Nutanix CIO’su Wendy M. Pfeiffer konuyla ilgili şöyle konuştu: “Şirketler karmaşık dijital dönüşüm girişimleriyle boğuşmaya devam ettikçe, esneklik ve güvenlik, sorunsuz ve güvenilir bulut kullanımı için kritik öneme sahip bileşenler olmayı sürdürecek. Kurumsal dünya hibrit bulut sistemleriyle ilgili bilgisini ve kullanımını ilerletti fakat hibrit bulutun tüm avantajlarından yararlanma konusunda hâlâ yapılacak çok şey var. Önümüzdeki birkaç yılda, işletmelerin hibrit bulutu en iyi şekilde kullanmanın yeni yollarını bulmaya çalışacaklarını göreceğiz. Buna hibrit bilişim becerilerine göre istihdam ve BT ekiplerinin becerilerini yeni çıkan teknolojilere göre uyarlama da dahil olacak.”

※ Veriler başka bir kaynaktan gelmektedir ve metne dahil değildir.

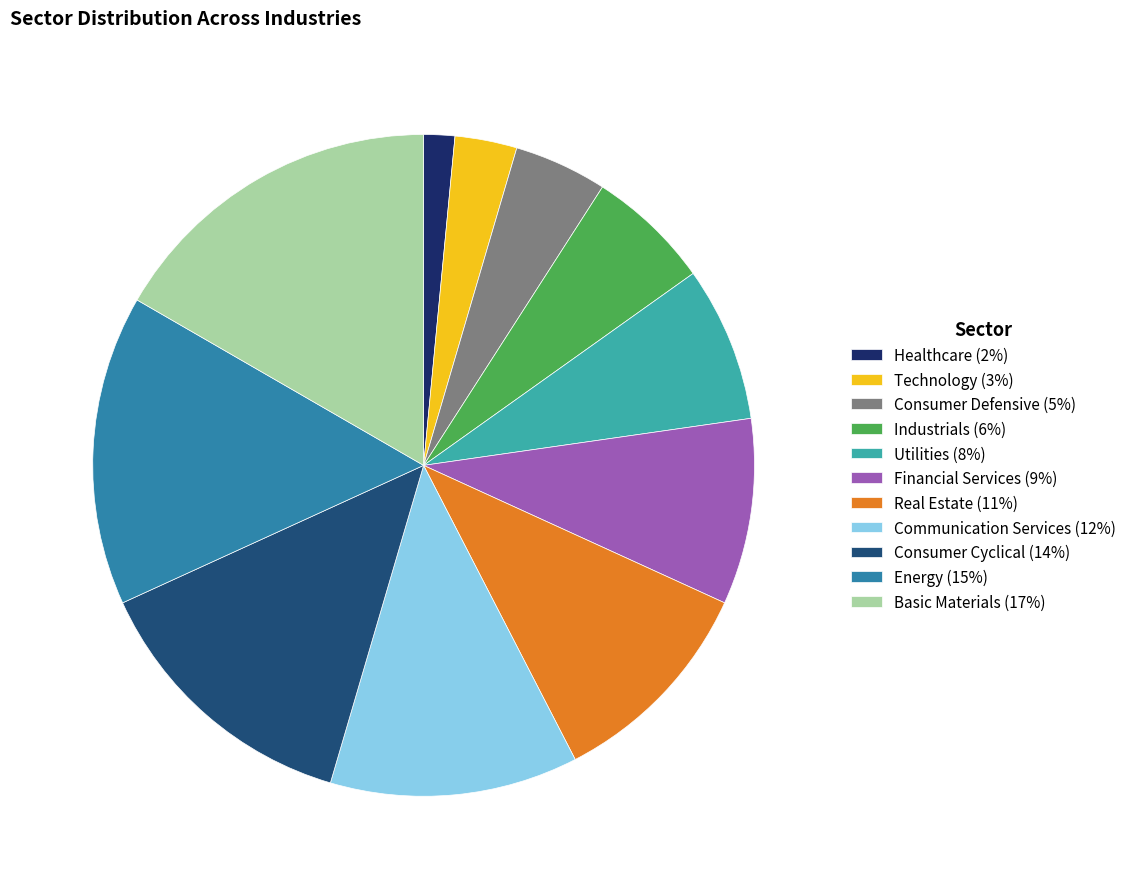

Rank the categories by value from highest to lowest.

Basic Materials, Energy, Consumer Cyclical, Communication Services, Real Estate, Financial Services, Utilities, Industrials, Consumer Defensive, Technology, Healthcare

IDC’de Altyapı Sistemleri, Platformları ve Teknolojileri Grup Başkan Yardımcısı Ashish Nadkarni ise şunları söyledi: “Bulut bilişim işletme stratejisinin ayrılmaz bir parçası haline geldi fakat birçok zorluğu da beraberinde getirdi. Güvenlik ve uygulama performansına ilişkin endişeler ve yüksek maliyet bu zorluklardan bazıları. 2019 Kurumsal Bulut Endeksi raporunun da gösterdiği gibi, şirketlere güvenli bir biçimde modernleşme ve iş yüklerine çeviklik kazandırma imkanı sunan hibrit bulut şirketler için en iyi seçenek olmayı sürdürecek.”